Alors que le spectateur consciencieux finit enfin, avec du mal, à déterminer qui est qui, et ce qui se passe réellement, tout pète : Isabella renaît, et se marre. Mickey Hargitay hurle, des objets explosent, le sol tremble. Et puis, finalement, Laureen se réveille dans son lit, le visage enjoué. Elle se lève, marche, sautille même, et va déclarer son amour à Richard. C'est beau.

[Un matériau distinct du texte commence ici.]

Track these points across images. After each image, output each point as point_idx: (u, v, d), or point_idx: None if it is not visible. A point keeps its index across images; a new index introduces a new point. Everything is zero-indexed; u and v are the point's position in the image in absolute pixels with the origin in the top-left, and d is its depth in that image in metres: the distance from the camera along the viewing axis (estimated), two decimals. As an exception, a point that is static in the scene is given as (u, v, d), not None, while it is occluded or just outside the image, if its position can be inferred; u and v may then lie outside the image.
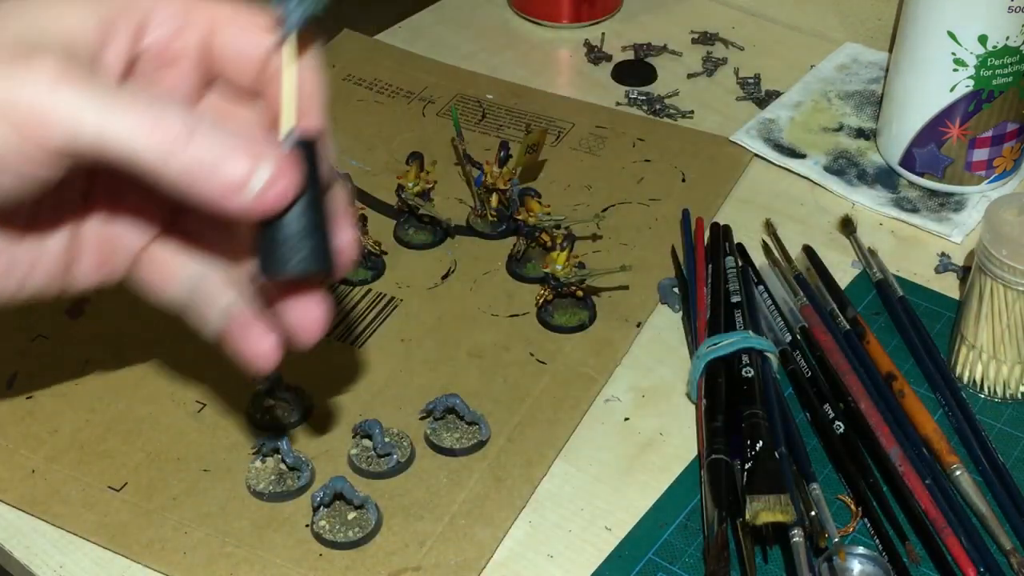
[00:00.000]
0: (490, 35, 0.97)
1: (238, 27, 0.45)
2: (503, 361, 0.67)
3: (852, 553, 0.55)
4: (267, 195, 0.42)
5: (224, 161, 0.41)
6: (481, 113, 0.87)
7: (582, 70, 0.93)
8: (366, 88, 0.89)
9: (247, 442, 0.63)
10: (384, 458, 0.61)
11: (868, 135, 0.84)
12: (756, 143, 0.84)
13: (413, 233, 0.76)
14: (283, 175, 0.42)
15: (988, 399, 0.65)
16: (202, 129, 0.40)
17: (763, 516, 0.54)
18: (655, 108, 0.88)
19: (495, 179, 0.75)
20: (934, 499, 0.58)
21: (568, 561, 0.58)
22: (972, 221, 0.77)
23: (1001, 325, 0.63)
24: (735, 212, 0.78)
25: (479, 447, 0.62)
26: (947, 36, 0.73)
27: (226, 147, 0.41)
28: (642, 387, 0.67)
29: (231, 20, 0.45)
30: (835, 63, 0.92)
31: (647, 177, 0.81)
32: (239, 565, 0.57)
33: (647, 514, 0.60)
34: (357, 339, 0.69)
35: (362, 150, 0.83)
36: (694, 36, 0.96)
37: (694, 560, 0.57)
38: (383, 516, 0.59)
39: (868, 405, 0.63)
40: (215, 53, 0.45)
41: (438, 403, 0.62)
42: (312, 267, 0.43)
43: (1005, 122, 0.76)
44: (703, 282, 0.70)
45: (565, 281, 0.68)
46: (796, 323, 0.68)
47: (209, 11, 0.45)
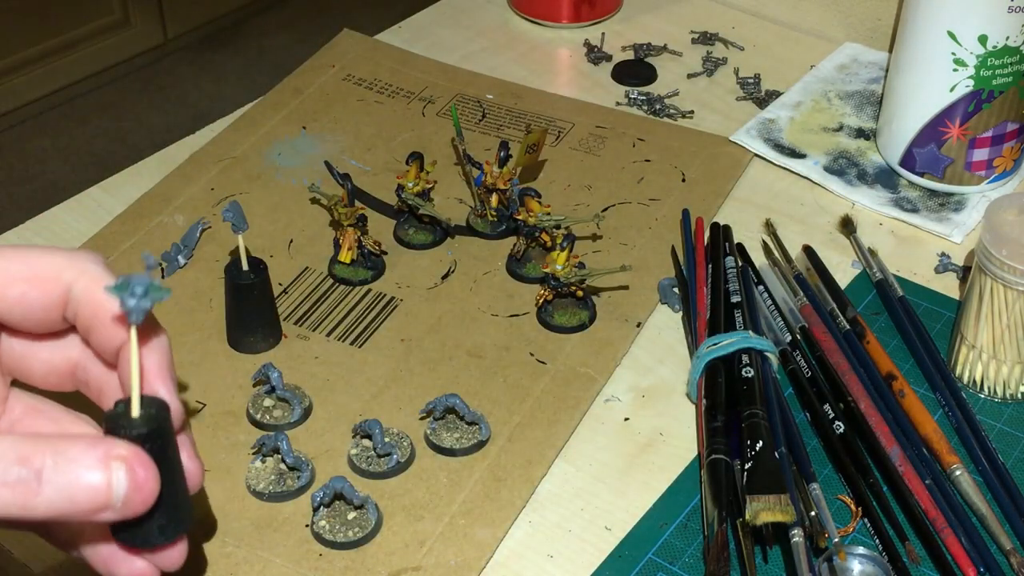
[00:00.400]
0: (490, 35, 0.97)
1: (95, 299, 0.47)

Malgré tout le mal que l'on peut dire de "Reincarnation of Isabel", de ses défauts qui sont tellement énormes qu'ils confinent presque au génie, la vision de ce film est un spectacle total auquel je convie chacun, tant cette oeuvre représente peut-être l'apothéose du cinéma de genre des années 1970 dans le domaine de l'excès. Lorsque je parle d'excès, je n'évoque pas l'érotisme, somme toute très léger (tout au plus quelques poitrines dénudées et un postérieur), ni l'horreur, réduite à la portion congrue (un pieu enfoncé entre les seins de Rita Calderoni, un coeur en plastique arraché du ventre barbouillé à la peinture rouge d'une victime). Non, l'outrance va bien au-delà, dans le style inimitable de son metteur en scène, un non sens ininterrompu qui force finalement le respect. Car Polselli, au bout du compte, est parvenu à rester homogène du début à la fin dans son délire filmique, au niveau de ses personnages et de son histoire. Il a réuni autour de lui le même casting (à peu de choses près) présent dans "Au-delà du Désir", avec une Rita Calderoni toujours aussi belle, et un Mickey Hargitay toujours aussi allumé. Les autres acteurs sont dans le même ton, composant une galerie de personnages plus grotesques que réellement inquiétants, mais garantissant un spectacle pour le moins inoubliable.
Car visionner "The Reincarnation of Isabel" est une expérience unique, marquante, et de laquelle on peut sortir fièrement de ne rien avoir compris, preuve qu'en réalité on a parfaitement assimilé l'esprit du réalisateur.